Given a directed graph $$G = (V, E)$$ and a vertex $$v \in V$$, how to find all vertices $$v'$$ such that exists a simple cycle $$v \to ... \to v' \to ... \to v$$? That is, to find the set of vertices $$V' = \{v' : \exists c, \text{c is a simple cycle in G}, v \in c, v' \in c \}$$

I found this question related: Find all cycles through a given vertex. I can first find all cycles and then union them to get $$V'$$. However, is there a more efficient way to do so?

I believe the problem is NP-hard, by reduction from the two disjoint paths problem.

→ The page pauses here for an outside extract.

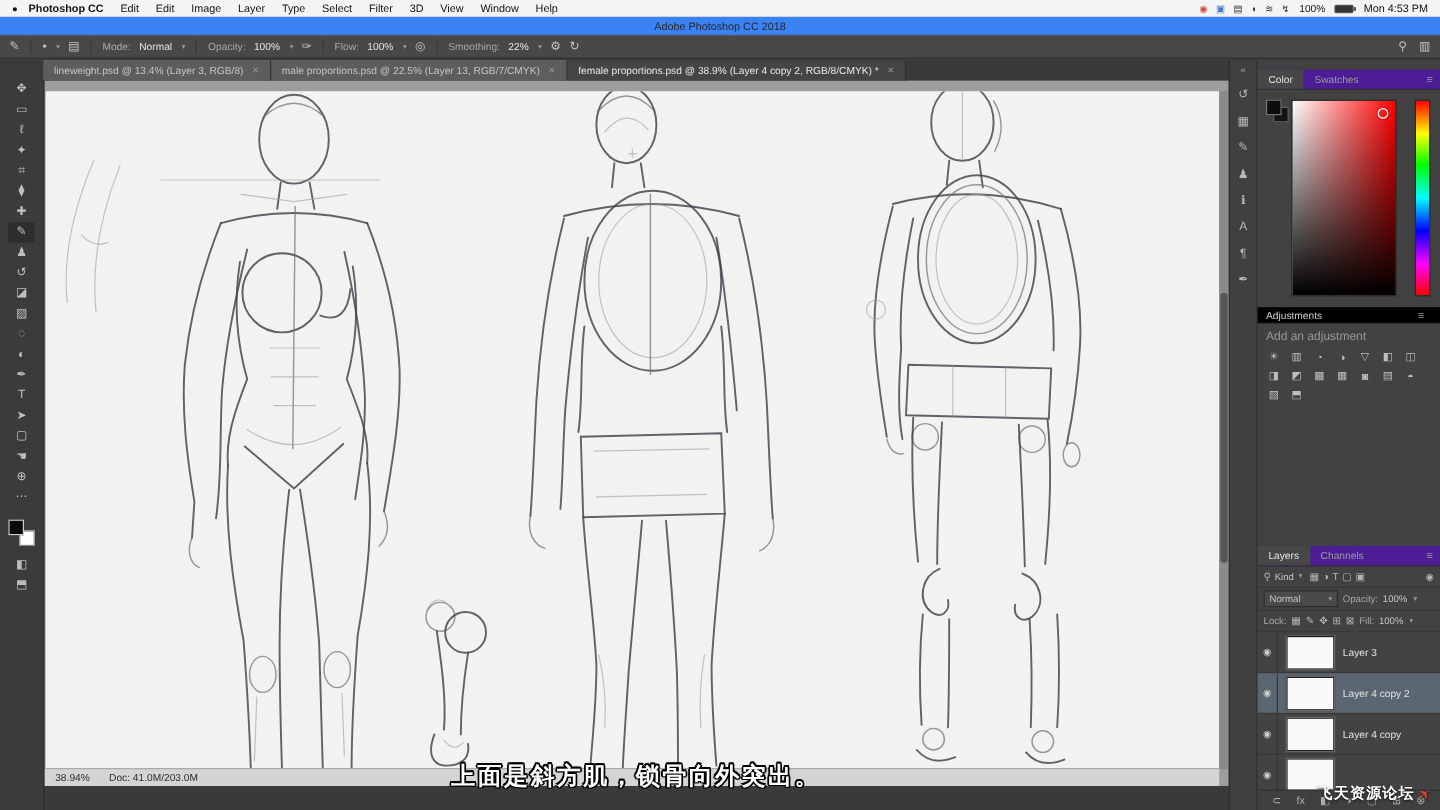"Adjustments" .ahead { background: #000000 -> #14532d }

The two disjoint paths problem is as follows:

Given a directed graph $$G$$ and $$(s_1,t_1),(s_2,t_2)$$, find two paths $$s_1 \leadsto t_1$$ and $$s_2 \leadsto t_2$$ that are vertex-disjoint (they have no vertex in common).

This problem is NP-hard.

We can reduce two disjoint paths to your problem. In particular, given $$G$$ and $$(s_1,t_1),(s_2,t_2)$$, we construct a new graph $$G'$$ by adding new vertices $$v,v'$$ and adding edges $$v \to s_1$$, $$t_1 \to v'$$, $$v' \to s_2$$, $$t_2 \to v$$.

Notice that any pair of vertex-disjoint paths $$s_1 \leadsto t_1$$, $$s_2 \leadsto t_2$$ will yield a simple cycle

$$v \to s_1 \leadsto t_1 \to v' \to s_2 \leadsto t_2 \to v.$$

Also, within any simple cycle $$v \leadsto v' \leadsto v$$ we can find simple paths $$s_1 \leadsto t_1$$, $$s_2 \leadsto t_2$$ that are vertex-disjoint. It follows that there exists a simple cycle $$v \leadsto v' \leadsto v$$ in $$G'$$ iff there exist two vertex-disjoint paths $$s_1 \leadsto t_1$$, $$s_2 \leadsto t_2$$ in $$G$$. So, any algorithm for solving your problem would immediately yield an algorithm for solving the two disjoint paths problem.